Zimbabwe Electricity Supply Authority Holdings Limited is technically insolvent given its debts amounting to some US$900 million, ZESA Chief Executive Josh Chifamba has told Parliament this week, complaining that consumers owe ZESA US$450 million.
Consumers have acccused the state-controlled utility of grossly overcharging them while failing to provide sufficient electricity to avoid chronic and long blackouts.
Chifamba told Parliament’s Committee on State Enterprises that ZESA faces serious operational problems for lack of money and qualified staff.

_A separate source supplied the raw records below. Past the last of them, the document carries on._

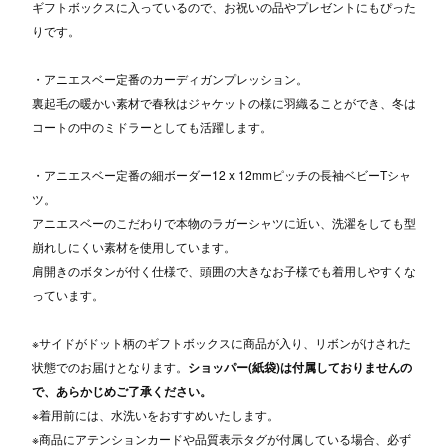
ギフトボックスに入っているので、お祝いの品やプレゼントにもぴった
りです。
・アニエスベー定番のカーディガンプレッション。
裏起毛の暖かい素材で春秋はジャケットの様に羽織ることができ、冬は
コートの中のミドラーとしても活躍します。
・アニエスベー定番の細ボーダー12 x 12mmピッチの長袖ベビーTシャ
ツ。
アニエスベーのこだわりで本物のラガーシャツに近い、洗濯をしても型
崩れしにくい素材を使用しています。
肩開きのボタンが付く仕様で、頭囲の大きなお子様でも着用しやすくな
っています。
※サイドがドット柄のギフトボックスに商品が入り、リボンがけされた
状態でのお届けとなります。
ショッパー(紙袋)は付属しておりませんの
で、あらかじめご了承ください。
※着用前には、水洗いをおすすめいたします。
※商品にアテンションカードや品質表示タグが付属している場合、必ず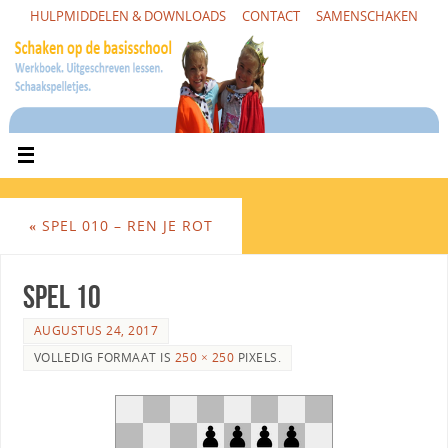
HULPMIDDELEN & DOWNLOADS
CONTACT
SAMENSCHAKEN
«
SPEL 010 – REN JE ROT
Spel 10
AUGUSTUS 24, 2017
VOLLEDIG FORMAAT IS
250 × 250
PIXELS.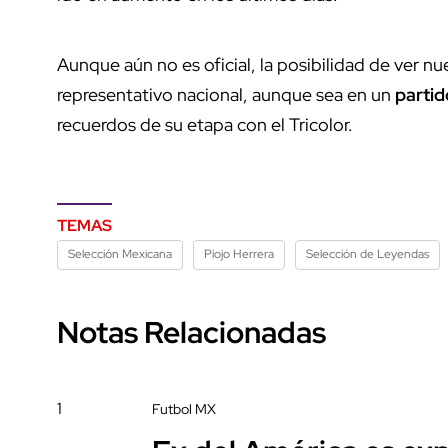
Aunque aún no es oficial, la posibilidad de ver 
representativo nacional, aunque sea en un
partid
recuerdos de su etapa con el Tricolor.
TEMAS
Selección Mexicana
Piojo Herrera
Selección de Leyendas
Notas Relacionadas
1
Futbol MX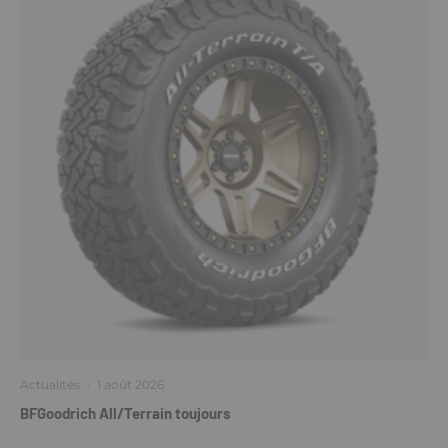
Actualités
·
1 août 2026
BFGoodrich All/Terrain toujours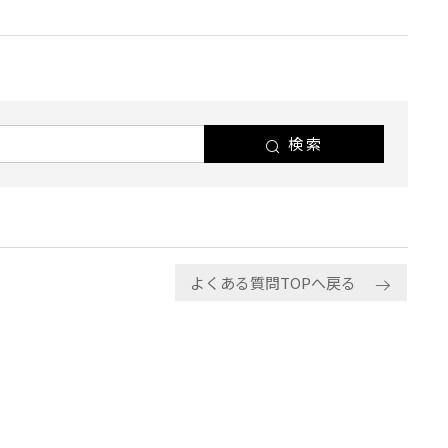
検索
よくある質問TOPへ戻る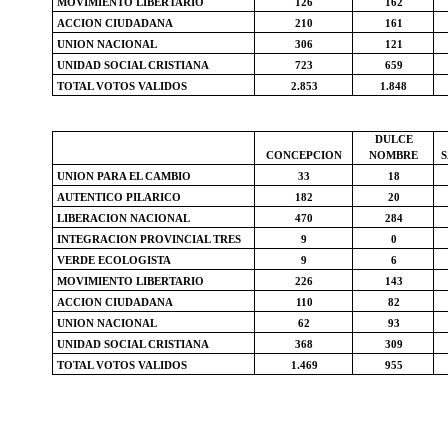
MOVIMIENTO LIBERTARIO
126
162
ACCION CIUDADANA
210
161
UNION NACIONAL
306
121
UNIDAD SOCIAL CRISTIANA
723
659
TOTAL VOTOS VALIDOS
2.853
1.848
DULCE
CONCEPCION
NOMBRE
UNION PARA EL CAMBIO
33
18
AUTENTICO PILARICO
182
20
LIBERACION NACIONAL
470
284
INTEGRACION PROVINCIAL TRES
9
0
VERDE ECOLOGISTA
9
6
MOVIMIENTO LIBERTARIO
226
143
ACCION CIUDADANA
110
82
UNION NACIONAL
62
93
UNIDAD SOCIAL CRISTIANA
368
309
TOTAL VOTOS VALIDOS
1.469
955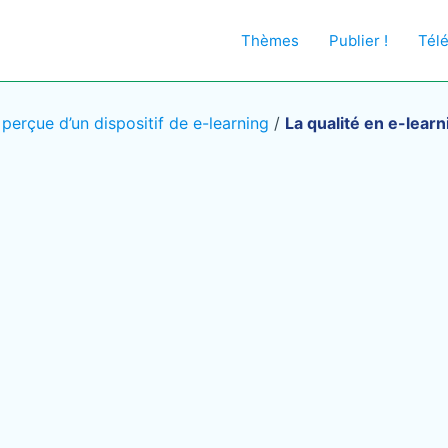
Thèmes
Publier !
Tél
 perçue d’un dispositif de e-learning
/
La qualité en e-learn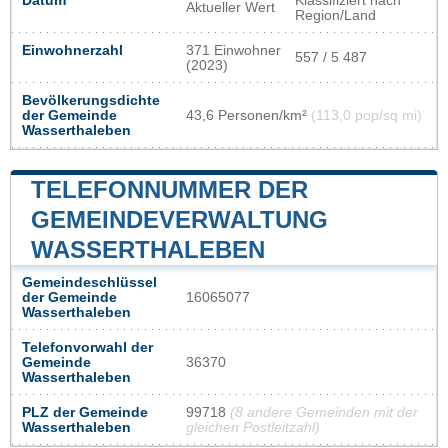
Datum
Klassifiziert nach
Aktueller Wert
Region/Land
Einwohnerzahl
371 Einwohner
557 / 5 487
(2023)
Bevölkerungsdichte
der Gemeinde
43,6 Personen/km²
(113,0 pop/sq mi)
Wasserthaleben
TELEFONNUMMER DER
GEMEINDEVERWALTUNG
WASSERTHALEBEN
Gemeindeschlüssel
der Gemeinde
16065077
Wasserthaleben
Telefonvorwahl der
Gemeinde
36370
Wasserthaleben
PLZ der Gemeinde
99718
(8 andere Gemeinden mit der
Wasserthaleben
gleichen Postleitzahl)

Debts include US$140 million owed to Southern African regional power utilities, he said, adding that ZESA requires some US$540 million to upgrade its infrastructure. But he noted that it was allocated just US$55 million in the 2011 national budget.
ZESA Public Relations Manager Fullard Gwasira said ZESA’s financial position would improve if local consumers would cough up US$450 million in outstanding bills.
“Consumers should pay for what they use in order for us to settle our debts and thereafter look for funding for capital projects,” said Gwasira.
Economic commentator Rejoice Ngwenya said ZESA should consider selling a majority stake to raise capital to upgrade and pay down its massive debts.
“Almost all [Zimbabwe's] parastatals are bankrupt and as such I think government should sell its majority shares in this company in order to generate money for capital projects and paying its huge debt,” Ngwenya told VOA Studio 7 reporter Gibbs Dube.